European Commission Approves Bayer’s Acquisition of Monsanto

The European Commission (EC) conditionally approved Bayer’s proposed acquisition of Monsanto. Bayer CEO, Werner Baumann, says that the receipt of the European Commission’s approval is a major success and a significant milestone.
“Together with Monsanto, we want to help farmers across the world grow more nutritious food in a more sustainable way that benefits both consumers and the environment.” Bayer has now received approvals for the transaction from substantially more than half of the some 30 regulatory authorities, including those in Brazil and China.
The conditions cover in particular the divestment of certain Bayer businesses, including the global field crop seeds business such as canola, cotton, and soybean (with minor exceptions restricted to the Asia region), the R&D platform for hybrid wheat, the global vegetable seeds business, the global glufosinate ammonium business, as well as certain glyphosate-based herbicides in Europe, predominantly for industrial use. In addition, Monsanto’s global business with the nematicide NemaStrike must be divested. The conditions also stipulate the transfer of three Bayer research projects in the area of non-selective herbicides and the granting of a license to Bayer’s digital farming portfolio. BASF is the intended purchaser of these assets.

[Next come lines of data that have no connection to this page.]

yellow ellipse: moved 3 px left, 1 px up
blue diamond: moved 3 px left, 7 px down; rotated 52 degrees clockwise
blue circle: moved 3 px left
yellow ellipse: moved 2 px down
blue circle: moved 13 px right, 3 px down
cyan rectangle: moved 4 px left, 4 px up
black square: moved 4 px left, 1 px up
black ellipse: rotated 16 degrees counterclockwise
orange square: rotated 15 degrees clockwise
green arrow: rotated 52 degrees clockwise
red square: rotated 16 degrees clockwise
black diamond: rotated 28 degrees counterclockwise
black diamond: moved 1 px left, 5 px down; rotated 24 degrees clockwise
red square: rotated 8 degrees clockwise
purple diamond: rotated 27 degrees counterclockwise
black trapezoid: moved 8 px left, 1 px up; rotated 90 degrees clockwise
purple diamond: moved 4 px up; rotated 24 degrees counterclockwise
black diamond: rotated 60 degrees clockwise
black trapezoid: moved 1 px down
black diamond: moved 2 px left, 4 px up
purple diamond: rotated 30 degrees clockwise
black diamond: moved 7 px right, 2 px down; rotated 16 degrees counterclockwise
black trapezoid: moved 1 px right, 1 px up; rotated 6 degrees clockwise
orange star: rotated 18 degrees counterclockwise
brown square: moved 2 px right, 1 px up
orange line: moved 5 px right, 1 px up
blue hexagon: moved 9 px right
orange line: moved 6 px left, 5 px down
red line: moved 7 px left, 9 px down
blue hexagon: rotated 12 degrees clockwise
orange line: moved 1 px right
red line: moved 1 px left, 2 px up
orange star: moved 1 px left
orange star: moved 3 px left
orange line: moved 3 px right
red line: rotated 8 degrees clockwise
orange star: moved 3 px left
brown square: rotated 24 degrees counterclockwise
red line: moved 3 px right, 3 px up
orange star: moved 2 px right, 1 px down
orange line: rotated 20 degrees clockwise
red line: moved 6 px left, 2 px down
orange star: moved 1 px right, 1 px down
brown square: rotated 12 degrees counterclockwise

The transaction remains subject to customary closing conditions, including receipt of required regulatory approvals. Bayer and Monsanto are working closely with the authorities – including the Department of Justice in the United States – with the goal of closing the transaction in the second quarter of 2018.
In 2016, seed and chemical giants Bayer and Monsanto announced that they merge to become one of the world’s biggest agriculture giants, a USD66bn mega-deal that could reshape the future of farming and enhance their influence over the planet’s food supply.
The EC opened an in-depth investigation to assess the proposed acquisition, as the Commission had been concerned that the merger may reduce competition in areas such as pesticides, seeds and traits.
The new company would combine two competitors with leading portfolios in non-selective herbicides, seeds and traits, and digital agriculture. Both companies are active in developing new products in these areas. Moreover, the transaction would take place in industries that are already globally concentrated, as illustrated by the recent mergers of Dow and Dupont and Syngenta and ChemChina, in which the Commission intervened to protect competition for the benefit of farmers and consumers.
Commissioner Margrethe Vestager, in charge of competition policy, said at the moment: “Seeds and pesticide products are essential for farmers and ultimately consumers. We need to ensure effective competition so that farmers can have access to innovative products, better quality and also purchase products at competitive prices. And at the same time maintain an environment where companies can innovate and invest in improved products.”